For years, I carried around a quiet belief that I was “bad at math.”
Not average. Not rusty.
Bad.
It wasn’t something I talked about, but it lived underneath every technical conversation, every algorithm discussion, every moment someone mentioned calculus or proofs or discrete math.
It was a shadow that followed me into adulthood—even as a programmer.
Then one day, that belief broke.
And the moment it broke, something big clicked:
**I was never bad at math.
I was scared of math.**
Those are not the same thing.
The fear started long before adulthood
In junior high, things I once understood instantly suddenly felt foreign.
Math stopped being concrete and became symbolic.
Steps weren’t obvious.
Teachers taught faster.
Everyone else seemed to get it.
So I made the same mistake many kids make:
I didn’t say, “This is confusing.”
I said, “I’m not good at this.”
And once a belief like that takes hold, it doesn’t stay small.
It grows roots.
It becomes identity.
Not “I’m struggling.”
But “I’m not a math person.”
The belief lasted years—even through success
Even as I wrote software for a living.
Even as I built systems and solved complex problems.
Even as I taught other people how to code.
That childhood fear stayed lodged somewhere in the back of my mind.
So whenever someone brought up topics like:
- Big O
- Recursion
- Trees
- Graph theory
- Probability
- Linear algebra
- Algorithms
…I felt that old panic rise.
Not because I couldn’t understand those things—
but because part of me still believed I shouldn’t be able to.
That’s what fear does:
It outlives the evidence.
The moment the story cracked
Years later, I was deep into a CS topic that relied on math I once avoided.
Something clicked—really clicked.
It made sense.
It was even interesting.
And I remember thinking:
“Wait… if I were truly bad at math, this shouldn’t make sense.”

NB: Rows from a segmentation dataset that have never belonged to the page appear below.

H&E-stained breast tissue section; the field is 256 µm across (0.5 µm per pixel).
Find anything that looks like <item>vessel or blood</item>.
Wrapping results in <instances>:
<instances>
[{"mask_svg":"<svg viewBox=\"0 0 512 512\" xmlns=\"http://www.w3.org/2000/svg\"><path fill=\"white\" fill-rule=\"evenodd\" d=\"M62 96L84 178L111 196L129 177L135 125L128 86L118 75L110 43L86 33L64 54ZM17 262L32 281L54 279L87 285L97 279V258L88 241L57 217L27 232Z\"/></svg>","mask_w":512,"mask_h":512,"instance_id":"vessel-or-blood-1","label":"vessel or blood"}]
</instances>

That thought hit me harder than the concept itself.
Because it meant the story I’d believed for years—the insecurity I’d dragged into adulthood—was wrong.
Completely wrong.
I wasn’t bad at math.
I was inexperienced at math.
And worse:
I was convinced that inexperience meant inability.
Fear hides itself as incompetence
It disguises itself as:
- “This is too hard.”
- “I’m just not wired this way.”
- “Other people get it faster.”
- “I don’t have the natural talent.”
But fear isn’t about capability.
Fear is about exposure.
Fear says:
“I don’t want to feel stupid.”
“I don’t want to be judged.”
“I don’t want to reveal what I don’t know.”
It’s not the math itself—we fear the feeling of not knowing.
Once I removed the fear, the ability showed up
As soon as I approached math without embarrassment…
As soon as I let myself learn it slowly…
As soon as I stopped assuming I was defective…
Everything changed.
Concepts that once felt like walls turned into steps.
Steps turned into patterns.
Patterns turned into confidence.
The skill wasn’t missing.
The permission was.
This wasn’t just about math—it was about how we learn anything
Most people don’t struggle because they’re incapable.
They struggle because they’re ashamed of being beginners.
But here’s the truth:
You can’t learn anything while trying to protect your ego.
Beginners improve.
Pretenders don’t.
When I finally allowed myself to learn instead of hide, the fear disappeared—and the competence showed up right behind it.
If you think you’re bad at something, ask yourself this:
Are you actually bad at it?
Or are you scared of it?
Are you truly incapable?
Or did you stop at the moment things got uncomfortable?
The difference matters.
Because “bad” is permanent.
“Scared” is temporary.
And if my journey taught me anything, it’s this:
Most people aren’t bad at the things they avoid.
They’re just afraid of the moment before things start to make sense.